Rimborsi dell’iva sulla tia, Adico supera quota 100. Gli importi medi variano da 70 a 100 euro ma l’assegno record va oltre i 1.100

VENEZIA. Alla vigilia delle festività Natalizie, Adico supera quota cento. Non stiamo parlando di pensioni, ovviamente, ma del numero di assegni emessi da Veritas a favore di una parte dei circa 240 iscritti all’associazione che hanno aderito all’iniziativa per recuperare l’iva sulla tariffa di igiene ambientale (tia) pagata ingiustamente fra il 2000 e il 2010 dai veneziani. Un vero e proprio record che dà ragione alla battaglia condotta da Adico attraverso il consulente Pierpaolo Montanari e che regala buone soddisfazioni ai cittadini. Tra gli assegni più elevati ne spicca di recente uno da oltre 1.100 euro, consegnato a un residente del centro storico; poi un altro da 500 euro, destinato a una donna di Zelarino ed emesso ancora a giugno. In media il rimborso si aggira invece fra i 70 e i 100 euro, importi non stratosferici ma che spettano di diritto ai veneziani. “La nostra attività per recuperare l’iva sulla tia era cominciata nel 2009 – ricorda Carlo Garofolini, presidente Adico -. Poi, nel 2017, quando ormai in tanti era svanita qualsiasi speranza di ricevere quanto dovuto per quell’ingiusto “balzello”, abbiamo lanciato la nostra iniziativa.

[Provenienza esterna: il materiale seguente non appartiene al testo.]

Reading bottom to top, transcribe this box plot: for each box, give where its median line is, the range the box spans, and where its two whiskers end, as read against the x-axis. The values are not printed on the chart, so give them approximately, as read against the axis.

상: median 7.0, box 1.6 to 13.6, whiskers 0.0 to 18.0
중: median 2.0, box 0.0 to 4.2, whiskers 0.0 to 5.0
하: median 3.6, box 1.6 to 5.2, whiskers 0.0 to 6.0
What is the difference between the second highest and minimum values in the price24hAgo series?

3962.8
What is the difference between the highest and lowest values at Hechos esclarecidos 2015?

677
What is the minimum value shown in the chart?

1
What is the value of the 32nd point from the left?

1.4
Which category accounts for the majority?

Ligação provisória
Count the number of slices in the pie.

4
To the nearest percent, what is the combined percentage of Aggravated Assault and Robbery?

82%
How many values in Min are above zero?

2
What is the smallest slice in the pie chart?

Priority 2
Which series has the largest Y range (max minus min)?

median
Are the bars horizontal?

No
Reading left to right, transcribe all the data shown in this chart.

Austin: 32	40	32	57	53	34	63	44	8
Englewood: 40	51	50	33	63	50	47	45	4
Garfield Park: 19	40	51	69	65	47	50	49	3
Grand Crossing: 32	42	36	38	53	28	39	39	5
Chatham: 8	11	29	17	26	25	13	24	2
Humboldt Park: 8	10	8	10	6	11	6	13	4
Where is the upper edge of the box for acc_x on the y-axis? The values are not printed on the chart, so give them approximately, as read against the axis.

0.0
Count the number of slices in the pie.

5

Tramite il consulente dell’associazione, abbiamo sottoposto al Giudice di Pace “blocchi” di ricorsi per decreto ingiuntivo, presentandone a gruppi fino a completare la lista dei circa 240 nostri soci. Una iniziativa totalmente gratuita per gli iscritti all’associazione. A giugno sono arrivati i primi 19 assegni e in pochi mesi abbiamo superato quota 100. Siamo davvero soddisfatti”.

Ricordiamo che l’Iva sulla tariffa di igiene ambientale (tia, appunto) era stata ingiustamente pagata dagli utenti veneziani fra il 2000 e il 2010. Tenendo conto che il diritto alla restituzione si prescrive in dieci anni, chi dovesse fare ora richiesta di rimborso, senza aver bloccato prima la prescrizione stessa, potrebbe ottenere “solo” le somme ingiustamente pagate da luglio 2009 a tutto il 2010. Importi molto limitati. Ben diverso è il discorso per quelli che avevano presentato la richiesta di rimborso fra la fine del 2009 e il 2012. Loro, infatti, possono ottenere il rimborso di somme molto più importanti.